Extracted material »
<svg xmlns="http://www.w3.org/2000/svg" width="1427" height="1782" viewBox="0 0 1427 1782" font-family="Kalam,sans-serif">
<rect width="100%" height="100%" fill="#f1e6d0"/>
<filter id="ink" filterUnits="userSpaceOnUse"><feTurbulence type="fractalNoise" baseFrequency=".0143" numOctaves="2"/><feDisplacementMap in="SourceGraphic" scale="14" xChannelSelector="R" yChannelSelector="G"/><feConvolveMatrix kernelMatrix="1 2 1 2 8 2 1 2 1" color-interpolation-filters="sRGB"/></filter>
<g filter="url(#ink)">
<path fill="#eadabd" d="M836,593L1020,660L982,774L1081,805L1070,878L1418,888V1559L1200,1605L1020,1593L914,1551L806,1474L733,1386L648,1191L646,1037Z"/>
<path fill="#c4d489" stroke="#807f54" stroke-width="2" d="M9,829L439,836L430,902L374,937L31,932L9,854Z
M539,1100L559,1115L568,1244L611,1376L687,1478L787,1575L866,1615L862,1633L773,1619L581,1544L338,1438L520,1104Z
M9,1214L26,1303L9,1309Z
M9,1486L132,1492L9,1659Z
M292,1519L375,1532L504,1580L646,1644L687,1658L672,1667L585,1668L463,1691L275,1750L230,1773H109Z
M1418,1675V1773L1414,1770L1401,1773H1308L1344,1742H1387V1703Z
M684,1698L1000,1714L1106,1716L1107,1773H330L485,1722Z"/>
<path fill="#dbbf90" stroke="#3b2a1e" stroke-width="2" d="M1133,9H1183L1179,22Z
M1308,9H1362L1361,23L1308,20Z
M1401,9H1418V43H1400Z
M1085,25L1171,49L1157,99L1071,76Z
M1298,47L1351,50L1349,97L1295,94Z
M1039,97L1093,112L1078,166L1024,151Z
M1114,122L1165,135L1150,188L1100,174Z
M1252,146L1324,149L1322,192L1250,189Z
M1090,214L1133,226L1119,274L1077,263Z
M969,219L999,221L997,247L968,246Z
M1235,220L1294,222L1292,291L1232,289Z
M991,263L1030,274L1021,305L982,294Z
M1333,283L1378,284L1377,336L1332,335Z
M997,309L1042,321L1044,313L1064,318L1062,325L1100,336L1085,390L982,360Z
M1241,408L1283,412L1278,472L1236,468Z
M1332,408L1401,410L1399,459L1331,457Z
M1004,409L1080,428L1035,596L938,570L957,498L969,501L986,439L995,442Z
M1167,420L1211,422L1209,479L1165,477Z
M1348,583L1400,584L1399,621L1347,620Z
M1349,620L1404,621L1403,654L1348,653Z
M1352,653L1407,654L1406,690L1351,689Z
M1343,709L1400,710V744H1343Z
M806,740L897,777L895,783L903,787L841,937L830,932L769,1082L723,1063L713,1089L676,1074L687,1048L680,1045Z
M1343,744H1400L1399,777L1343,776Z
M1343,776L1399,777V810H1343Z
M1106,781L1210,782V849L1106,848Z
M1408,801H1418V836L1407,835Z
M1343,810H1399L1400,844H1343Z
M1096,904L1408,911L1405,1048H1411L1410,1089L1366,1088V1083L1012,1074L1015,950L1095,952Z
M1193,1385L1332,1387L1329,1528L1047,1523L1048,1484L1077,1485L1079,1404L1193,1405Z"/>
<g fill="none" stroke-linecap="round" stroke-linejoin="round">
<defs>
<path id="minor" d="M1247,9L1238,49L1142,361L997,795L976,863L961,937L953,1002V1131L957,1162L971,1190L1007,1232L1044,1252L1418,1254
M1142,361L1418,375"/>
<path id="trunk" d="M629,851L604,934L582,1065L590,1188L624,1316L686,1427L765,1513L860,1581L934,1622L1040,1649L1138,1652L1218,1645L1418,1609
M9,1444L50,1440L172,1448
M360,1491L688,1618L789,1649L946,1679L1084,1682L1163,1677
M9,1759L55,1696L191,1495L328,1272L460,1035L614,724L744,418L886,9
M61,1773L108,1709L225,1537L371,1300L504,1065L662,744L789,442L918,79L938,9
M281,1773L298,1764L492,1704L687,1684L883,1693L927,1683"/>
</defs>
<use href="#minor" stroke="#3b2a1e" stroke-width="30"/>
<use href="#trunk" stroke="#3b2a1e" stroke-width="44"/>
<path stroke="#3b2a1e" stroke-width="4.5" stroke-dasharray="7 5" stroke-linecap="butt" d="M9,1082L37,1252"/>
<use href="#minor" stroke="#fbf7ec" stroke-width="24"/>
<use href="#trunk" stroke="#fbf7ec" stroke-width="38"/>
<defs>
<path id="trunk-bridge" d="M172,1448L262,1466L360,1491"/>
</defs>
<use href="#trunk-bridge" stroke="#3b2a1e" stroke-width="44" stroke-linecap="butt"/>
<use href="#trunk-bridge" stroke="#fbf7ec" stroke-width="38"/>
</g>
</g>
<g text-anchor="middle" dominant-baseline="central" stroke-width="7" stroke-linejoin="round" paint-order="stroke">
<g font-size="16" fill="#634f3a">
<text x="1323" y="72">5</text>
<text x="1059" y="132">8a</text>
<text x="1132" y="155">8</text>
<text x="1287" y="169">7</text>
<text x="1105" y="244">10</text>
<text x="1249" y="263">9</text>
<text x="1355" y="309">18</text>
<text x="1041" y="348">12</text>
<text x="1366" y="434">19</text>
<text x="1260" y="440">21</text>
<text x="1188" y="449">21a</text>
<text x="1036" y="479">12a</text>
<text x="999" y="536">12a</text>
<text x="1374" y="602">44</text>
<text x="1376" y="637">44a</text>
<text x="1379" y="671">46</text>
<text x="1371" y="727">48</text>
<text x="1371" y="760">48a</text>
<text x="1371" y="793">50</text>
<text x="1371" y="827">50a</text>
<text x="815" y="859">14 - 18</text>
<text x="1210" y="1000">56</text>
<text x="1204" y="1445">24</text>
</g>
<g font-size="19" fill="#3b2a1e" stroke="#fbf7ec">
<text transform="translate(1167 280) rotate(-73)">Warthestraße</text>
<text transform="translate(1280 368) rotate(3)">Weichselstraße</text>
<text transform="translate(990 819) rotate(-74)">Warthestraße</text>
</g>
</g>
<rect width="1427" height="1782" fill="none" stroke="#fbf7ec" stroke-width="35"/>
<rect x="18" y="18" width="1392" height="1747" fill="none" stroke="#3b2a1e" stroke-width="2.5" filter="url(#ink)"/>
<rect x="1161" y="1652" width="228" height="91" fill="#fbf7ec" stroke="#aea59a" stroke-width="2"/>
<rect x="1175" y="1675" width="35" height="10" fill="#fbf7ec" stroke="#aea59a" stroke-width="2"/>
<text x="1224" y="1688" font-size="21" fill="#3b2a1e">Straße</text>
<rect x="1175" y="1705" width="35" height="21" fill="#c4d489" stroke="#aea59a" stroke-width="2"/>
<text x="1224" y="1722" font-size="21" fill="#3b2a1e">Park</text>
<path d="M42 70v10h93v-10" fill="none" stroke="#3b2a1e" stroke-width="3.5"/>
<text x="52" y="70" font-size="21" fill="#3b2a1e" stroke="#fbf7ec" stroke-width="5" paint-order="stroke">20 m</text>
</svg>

The task » Copy out each line of the entries above that holds "none".

Exercise answer »
<g fill="none" stroke-linecap="round" stroke-linejoin="round">
<rect width="1427" height="1782" fill="none" stroke="#fbf7ec" stroke-width="35"/>
<rect x="18" y="18" width="1392" height="1747" fill="none" stroke="#3b2a1e" stroke-width="2.5" filter="url(#ink)"/>
<path d="M42 70v10h93v-10" fill="none" stroke="#3b2a1e" stroke-width="3.5"/>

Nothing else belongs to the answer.